Goal of the exercise ▸
When you copy from the entries that follow, take only the lines from the one with "left front paw: (310, 385)" down to the one with "right knee: (1041, 648)", keeping both ends and dropping every picture.

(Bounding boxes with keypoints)
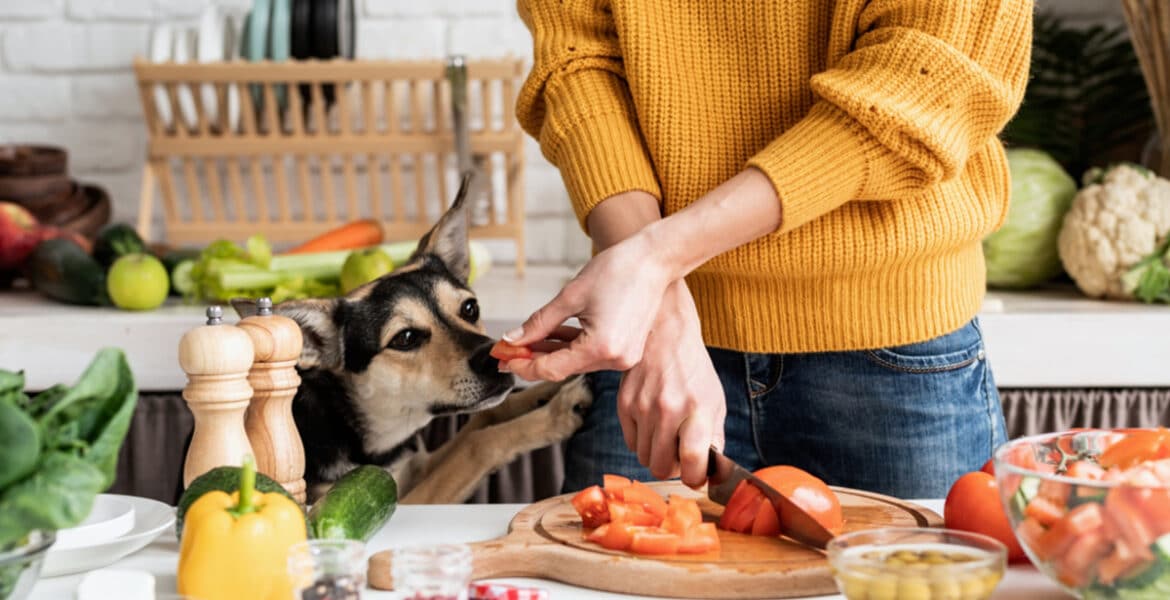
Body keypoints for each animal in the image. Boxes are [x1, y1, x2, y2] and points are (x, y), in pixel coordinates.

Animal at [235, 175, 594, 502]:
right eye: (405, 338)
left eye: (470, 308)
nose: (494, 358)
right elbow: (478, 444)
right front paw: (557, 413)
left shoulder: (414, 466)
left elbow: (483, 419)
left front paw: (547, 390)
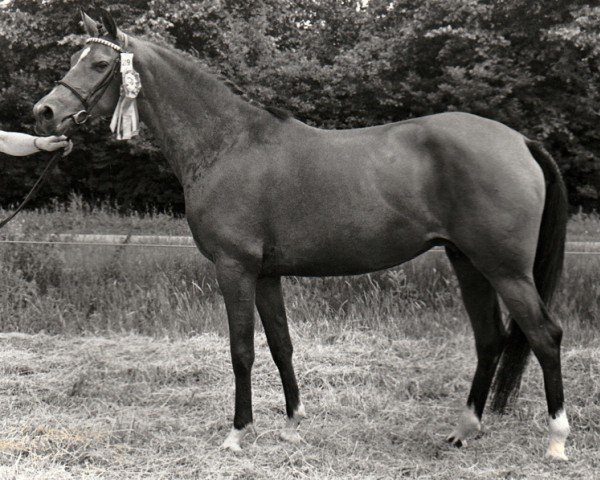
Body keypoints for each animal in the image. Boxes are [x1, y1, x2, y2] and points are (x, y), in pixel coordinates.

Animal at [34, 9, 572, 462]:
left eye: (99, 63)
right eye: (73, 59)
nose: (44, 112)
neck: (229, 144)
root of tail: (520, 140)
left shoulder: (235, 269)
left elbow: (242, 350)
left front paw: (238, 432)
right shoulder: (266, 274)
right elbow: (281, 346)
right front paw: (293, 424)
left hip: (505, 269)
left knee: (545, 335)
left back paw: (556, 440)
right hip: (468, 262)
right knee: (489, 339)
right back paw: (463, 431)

* * *

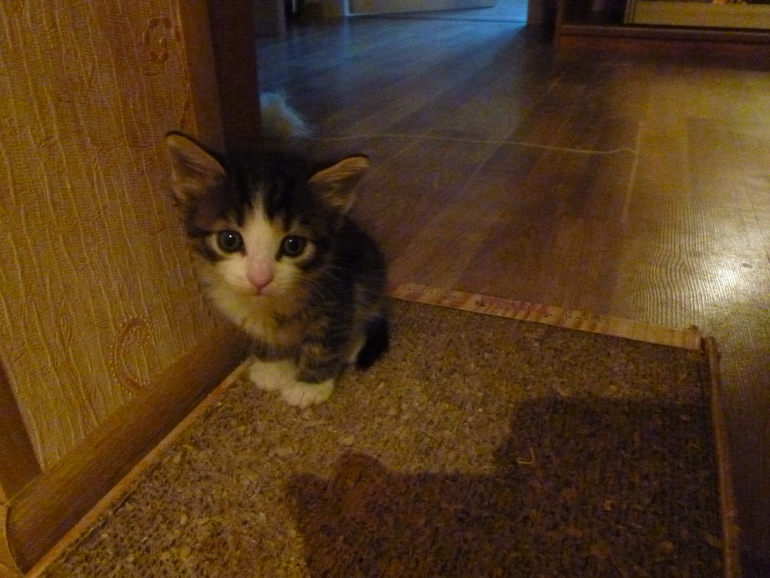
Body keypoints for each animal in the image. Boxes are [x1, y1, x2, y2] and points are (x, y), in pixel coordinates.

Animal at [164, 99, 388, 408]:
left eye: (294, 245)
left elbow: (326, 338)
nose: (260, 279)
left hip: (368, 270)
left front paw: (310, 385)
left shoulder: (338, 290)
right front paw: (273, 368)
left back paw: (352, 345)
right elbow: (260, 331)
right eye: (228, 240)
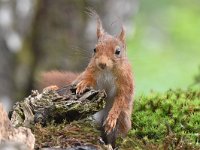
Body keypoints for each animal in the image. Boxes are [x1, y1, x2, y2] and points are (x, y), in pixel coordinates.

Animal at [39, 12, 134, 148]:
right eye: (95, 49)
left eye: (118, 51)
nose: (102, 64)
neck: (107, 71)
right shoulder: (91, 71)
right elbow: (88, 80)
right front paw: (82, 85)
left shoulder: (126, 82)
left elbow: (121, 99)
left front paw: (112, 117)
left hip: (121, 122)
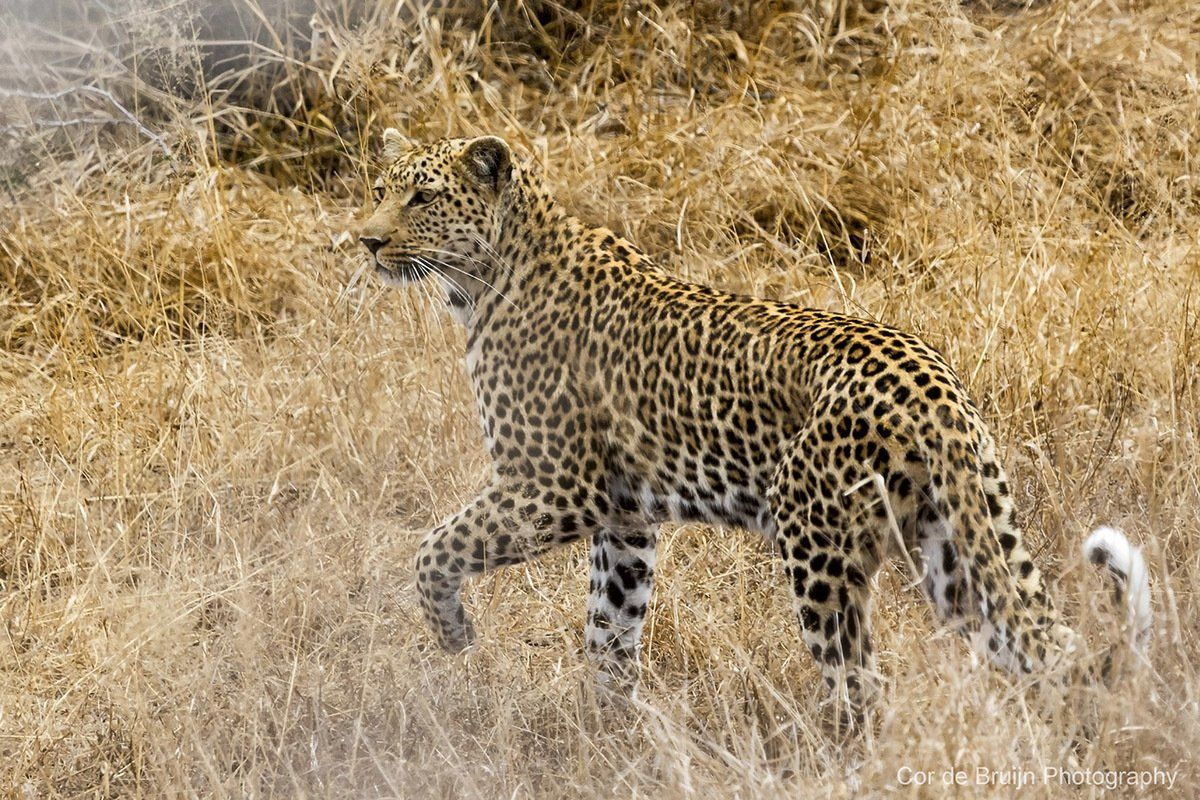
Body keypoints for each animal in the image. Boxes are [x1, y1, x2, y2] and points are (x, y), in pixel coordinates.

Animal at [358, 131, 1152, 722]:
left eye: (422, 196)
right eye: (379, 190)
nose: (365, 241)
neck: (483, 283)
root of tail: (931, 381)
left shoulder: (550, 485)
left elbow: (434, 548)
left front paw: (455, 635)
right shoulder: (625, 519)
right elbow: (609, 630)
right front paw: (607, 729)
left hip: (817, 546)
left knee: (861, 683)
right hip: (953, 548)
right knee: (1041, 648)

Result of this task ▸
left front paw: (310, 385)
left shoulder: (338, 290)
right front paw: (273, 368)
left back paw: (352, 345)
right elbow: (260, 331)
right eye: (228, 240)
Body keypoints for each animal in the image. Boxes are [x1, y1, x2, y2] and points are (x, y), in pixel coordinates.

Animal at [39, 12, 134, 148]:
right eye: (95, 49)
left eye: (118, 51)
nose: (102, 64)
neck: (107, 71)
right shoulder: (91, 71)
right elbow: (88, 80)
right front paw: (82, 85)
left shoulder: (126, 82)
left elbow: (121, 99)
left front paw: (112, 117)
left hip: (121, 122)
Body keypoints for each animal in the image. Boxes are [x1, y1, x2, y2] and points are (x, y), in pixel coordinates.

Animal at [358, 131, 1152, 722]:
left eye: (422, 196)
right eye: (379, 190)
nose: (365, 241)
neck: (483, 283)
root of tail: (931, 381)
left shoulder: (550, 485)
left elbow: (434, 548)
left front paw: (455, 635)
right shoulder: (625, 519)
right elbow: (609, 630)
right front paw: (607, 729)
left hip: (817, 546)
left knee: (861, 683)
right hip: (953, 548)
right knee: (1041, 648)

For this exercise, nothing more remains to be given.